→ **Challenge**:
In the article below on for-profit colleges, what is the average time a student at a for-profit college takes to complete an associate degree?

→ **Excerpt to read**:
•••••
With about two million students in the United States now attending for-profit colleges, a number that is expected to double by 2015, leaders of those institutions say their sector must play a key role if President Obama is to meet his goal of having the world’s highest number of college graduates by 2020.
The institutions are still viewed with skepticism by some consumers and policy makers, but for-profit colleges have grown steadily. Their officials say the colleges’ performance records on enrollment and graduation demonstrate the extent to which they can fulfill America’s higher-education needs.
For-profit institutions, in fact, are now awarding degrees at a faster clip than their nonprofit counterparts. Between the 1996-7 and 2006-7 academic years, the number of associate, bachelor’s, master’s, and doctoral degrees awarded by private, for-profit institutions rose at a faster rate than the number of those degrees conferred by public and private nonprofit colleges, according to the National Center for Education Statistics.
The number of associate degrees conferred by for-profit institutions more than doubled during that 10-year span, to almost 118,000. For public institutions, the number increased by 22 percent, to 567,000, during the same period. At private, nonprofit colleges the number of associate degrees decreased by almost 11 percent, to 44,000. Associate degrees awarded by for-profit institutions made up 16 percent of all associate degrees awarded in 2006-7, up from 10 percent in 1996-7.
During the same period, the number of bachelor’s degrees conferred by for-profit institutions increased even more quickly, to 71,000 from 12,000. At the same time, the number of those degrees awarded by public institutions increased by about 26 percent, to 975,000, and the number awarded by private, nonprofit colleges increased by 24 percent, to 478,000.
Students at for-profit institutions also tend to complete associate degrees faster than students at nonprofit colleges, according to the National Center for Education Statistics. The average time to completion at a for-profit college is 25.4 months, compared with 32 months at a nonprofit institution.
•••••
→ **Entries provided**:
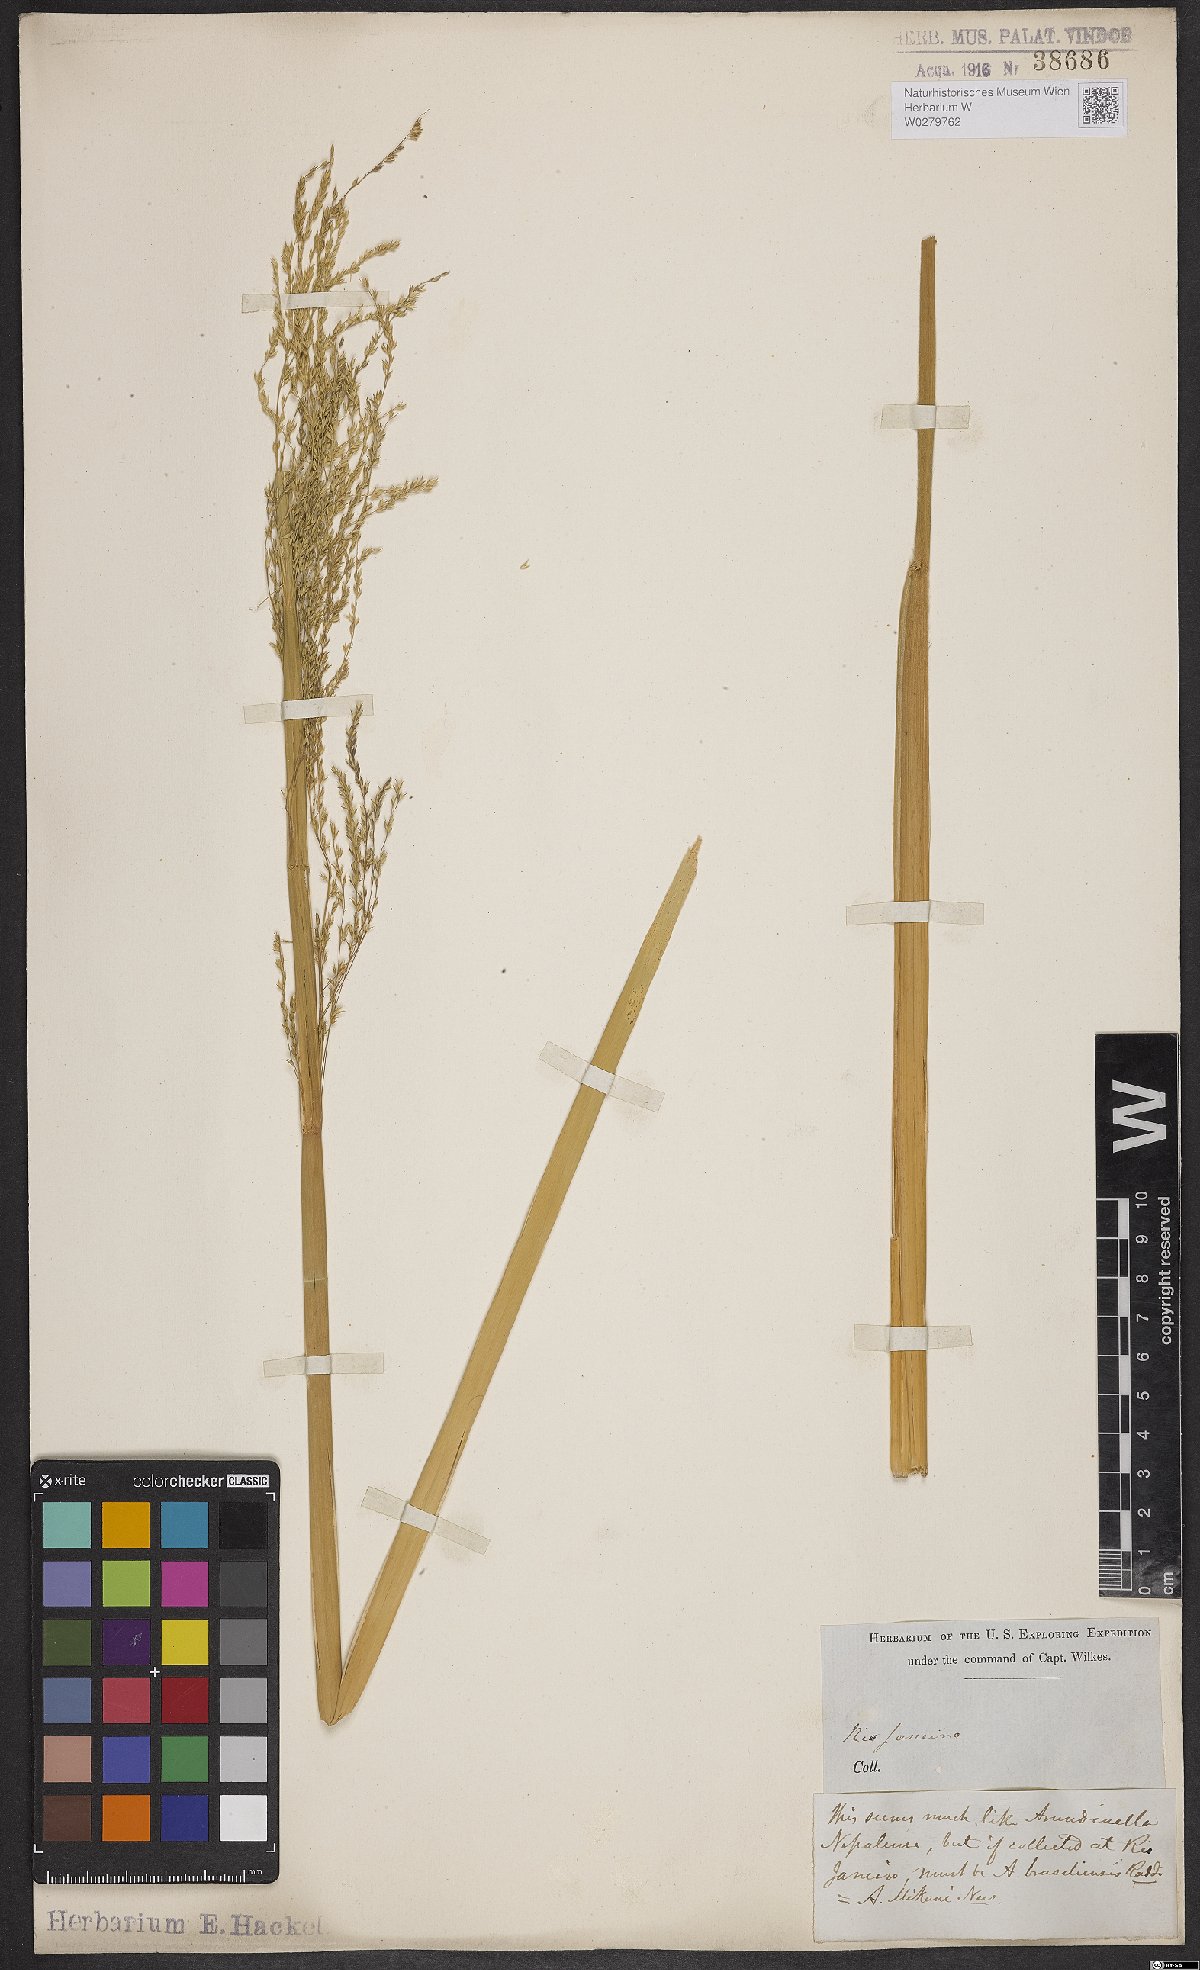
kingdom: Plantae
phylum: Tracheophyta
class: Liliopsida
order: Poales
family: Poaceae
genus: Arundinella
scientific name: Arundinella hispida
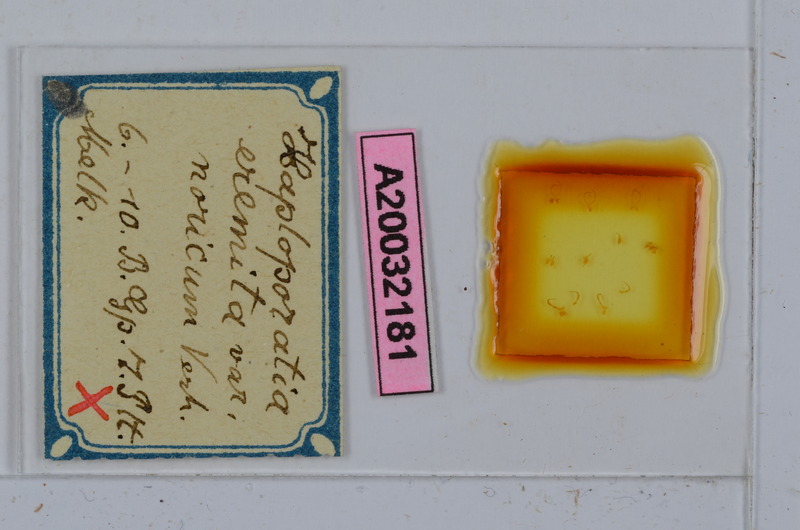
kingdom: Animalia
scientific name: Animalia
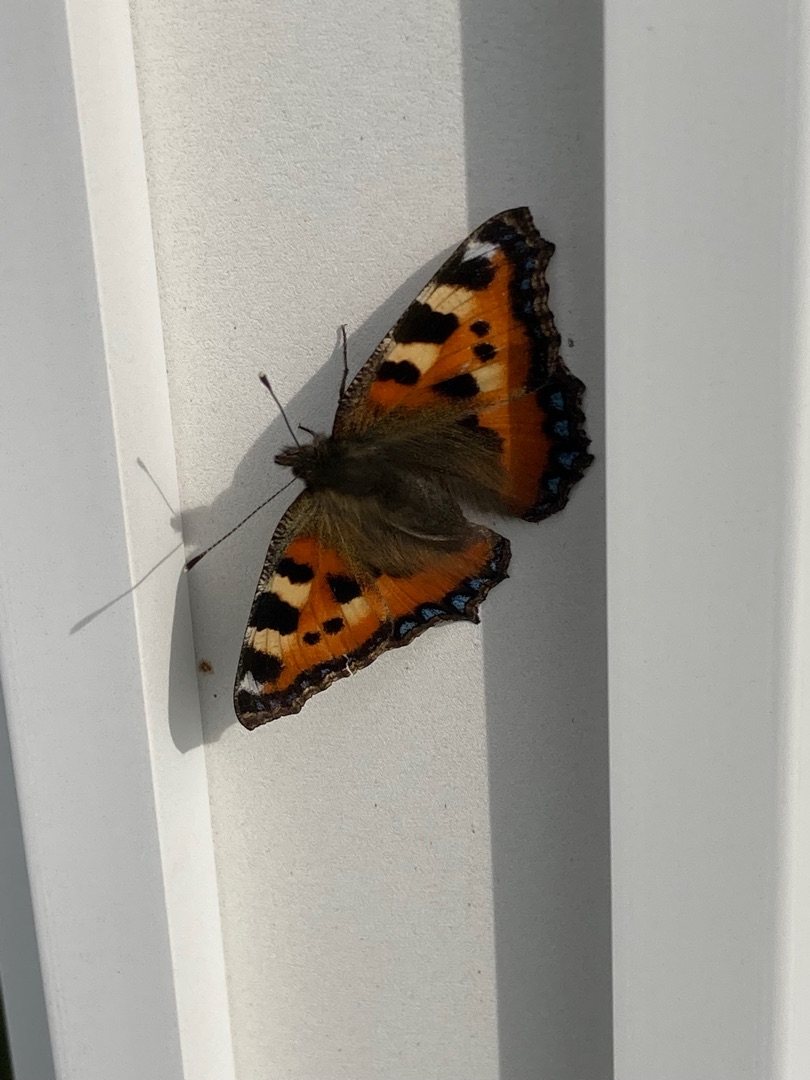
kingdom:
•••••
→ **Result of the exercise**:
25.4 months